Mortgage Rates Down, Home Sales Up….But for How Long?
These are exciting times to be a mortgage blogger; rarely is there so much fodder for posts! For example, in the last couple weeks, mortgage rates dropped to record lows across-the-board, and housing data indicated that the housing market is still in recovery mode. With both of these developments, one has to wonder whether they are sustainable?
Let’s begin with the mortgage rates story. According to the most recent Freddie Mac Primary Mortgage Market Survey, the average 30-year Fixed Rate Mortgage can be had for the jaw-droppingly low rate of 4.71%. The average rate for a 15-year fixed rate mortgage, meanwhile, is now only 4.27%. Both of these represent record lows. While the Fed has basically stopped buying housing securities, this slack has been picked up by private investors, that are buying Treasury securities (for reasons basically unrelated to the housing market), and sending mortgages rates lower in the process.

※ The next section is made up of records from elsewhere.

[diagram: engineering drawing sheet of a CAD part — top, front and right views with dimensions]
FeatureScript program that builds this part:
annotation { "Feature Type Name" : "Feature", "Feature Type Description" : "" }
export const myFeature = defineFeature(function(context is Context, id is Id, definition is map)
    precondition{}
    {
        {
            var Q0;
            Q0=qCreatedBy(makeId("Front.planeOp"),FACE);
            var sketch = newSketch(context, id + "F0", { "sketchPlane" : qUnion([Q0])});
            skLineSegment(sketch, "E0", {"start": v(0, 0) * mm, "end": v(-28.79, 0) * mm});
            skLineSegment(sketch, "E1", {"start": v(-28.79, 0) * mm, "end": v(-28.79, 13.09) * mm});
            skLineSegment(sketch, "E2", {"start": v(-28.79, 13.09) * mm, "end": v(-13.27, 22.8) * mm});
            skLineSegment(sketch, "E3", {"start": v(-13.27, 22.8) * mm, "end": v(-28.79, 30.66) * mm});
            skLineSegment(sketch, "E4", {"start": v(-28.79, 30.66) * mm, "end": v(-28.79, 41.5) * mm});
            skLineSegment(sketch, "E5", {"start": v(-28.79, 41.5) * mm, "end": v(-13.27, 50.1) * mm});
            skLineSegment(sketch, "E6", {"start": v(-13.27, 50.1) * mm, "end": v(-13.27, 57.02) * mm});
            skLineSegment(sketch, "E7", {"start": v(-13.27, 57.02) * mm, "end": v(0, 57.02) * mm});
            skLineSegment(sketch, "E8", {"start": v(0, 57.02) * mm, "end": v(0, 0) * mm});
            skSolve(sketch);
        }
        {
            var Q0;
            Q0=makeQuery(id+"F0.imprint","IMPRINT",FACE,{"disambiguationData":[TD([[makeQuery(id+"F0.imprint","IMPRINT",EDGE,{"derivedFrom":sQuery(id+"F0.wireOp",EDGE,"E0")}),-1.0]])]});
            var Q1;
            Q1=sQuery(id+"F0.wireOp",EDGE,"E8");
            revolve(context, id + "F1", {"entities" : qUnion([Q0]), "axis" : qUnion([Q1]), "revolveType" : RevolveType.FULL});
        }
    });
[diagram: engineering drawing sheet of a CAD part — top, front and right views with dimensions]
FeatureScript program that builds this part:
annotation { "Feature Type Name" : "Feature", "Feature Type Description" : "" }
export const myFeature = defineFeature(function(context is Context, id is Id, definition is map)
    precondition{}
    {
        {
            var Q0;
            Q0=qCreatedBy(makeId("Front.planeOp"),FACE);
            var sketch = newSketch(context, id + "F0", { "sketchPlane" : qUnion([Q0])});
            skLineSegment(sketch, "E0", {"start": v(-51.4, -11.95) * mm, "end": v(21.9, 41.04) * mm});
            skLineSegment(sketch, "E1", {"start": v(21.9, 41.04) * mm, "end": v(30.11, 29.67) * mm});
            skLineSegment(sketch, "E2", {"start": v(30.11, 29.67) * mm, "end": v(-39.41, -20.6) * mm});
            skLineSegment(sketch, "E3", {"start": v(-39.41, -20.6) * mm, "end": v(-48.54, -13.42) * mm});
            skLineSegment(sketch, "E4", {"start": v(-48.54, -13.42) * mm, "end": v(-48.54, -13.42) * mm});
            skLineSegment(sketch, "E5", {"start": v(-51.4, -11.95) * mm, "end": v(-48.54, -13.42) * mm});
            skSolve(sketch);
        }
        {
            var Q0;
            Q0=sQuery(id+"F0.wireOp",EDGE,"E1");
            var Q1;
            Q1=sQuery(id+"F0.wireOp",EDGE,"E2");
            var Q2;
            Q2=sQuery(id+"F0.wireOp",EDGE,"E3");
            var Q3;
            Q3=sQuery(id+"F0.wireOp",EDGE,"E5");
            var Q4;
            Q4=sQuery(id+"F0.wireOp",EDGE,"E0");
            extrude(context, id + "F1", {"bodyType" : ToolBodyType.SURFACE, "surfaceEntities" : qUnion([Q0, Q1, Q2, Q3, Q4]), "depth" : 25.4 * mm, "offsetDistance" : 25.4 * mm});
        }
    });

One would thing that rates would have fallen enough to entice a fresh group of borrowers to enter the market, but apparently this just isn’t the case. Perhaps, this is due to tighter lending standards, such that the problem is not a lack of potential borrowers, but rather a lack of eligible borrowers. “Credit standards are ‘definitely tighter than they were’ in previous years, said a [real estate agent]. “At least two years of job history, low debt and a good credit score are essential to securing a loan. ‘You have to have all three, you can’t be missing one,’ he said.” In any event, “Mortgage applications for home purchases in the U.S. have fallen to the lowest level in 12 years,” according to the Mortgage Bankers Association.

Despite lower demand for mortgages, demand for homes is generally picking up. This is supported by the data: “Sales of new homes rose more than 6 percent in October…Home prices rose in 11 major metro areas in September.” There has been a “24% gain in existing home sales since January…[and] 22% increase in new-home purchases…[and] 40% rise in single-family housing starts.” Meanwhile, inventory is sinking, and “It would take 7.5 months to sell their inventory at the September sales rate, down from a peak of 12.4 months in January.”

On the other hand, all of the indicators remain down on a year-over-year basis, and there remain significant discrepencies in the data that are skewing the results. For example, prices are still falling in a handful of cities (9 at last count), while some regions (the south and midwest) are stronger than others, and lower-end home prices are rising faster than their higher-end counterparts. In other words, the data remains muddled. The best that can be said is that the US housing market has stabilized on an aggregate basis; unfortunately, this isn’t very meaningful.
Going forward, the picture is even more unclear. The National Association of Realtors (which has a vested interest in rising prices…) is “forecasting 5.69 million existing home sales in 2010, up from an anticipated 5.01 million this year….’The fear factor will no longer be at play in 2010.’ ” said the association’s Chief Economist. There are certainly reasons to be optimistic, considering that supply is shrinking and the economy (and jobs situation) is improving.
On the other side of the debate are those analysts that have used expressions such as “rocky rebound” and “double dip” to describe their forecasts, with one prominent economist declaring pointedly that “The housing crash is not over.” Such analysts have argued that a combination of sustained high unemployment and a release of the so-called shadow inventory will cripple the market over the next couple years, before it ultimately recovers.
This shadow inventory consists of homeowners that want to sell but will instead wait until prices rise before attempting to do so, as well as foreclosed properties that are being held off the market by lenders, and properties that have not yet been foreclosed upon but probably will be in the next couple years. For example, “7.5 million foreclosure sales will have taken place between 2006 and 2011. The majority of these sales, however, have not emerged yet, with 4.8 million foreclosure sales expected between 2009 and 2011.” In addition, government efforts aimed (separately) at limiting foreclosure and stimulating demand continue to distort the market. When they expire in 2010, it seems that a correction will have to take place.
In short, it’s impossible to say whether this is the time to enter the market. Prices are rising, but could fall. Rates are low, and could rise. The government will give you $8,000 to buy a house, but perhaps houses will fall by more than $8,000 after this artificial support structure is removed. Still, if you forget about the future and concentrate solely on the present, being a buyer has rarely been so sweet!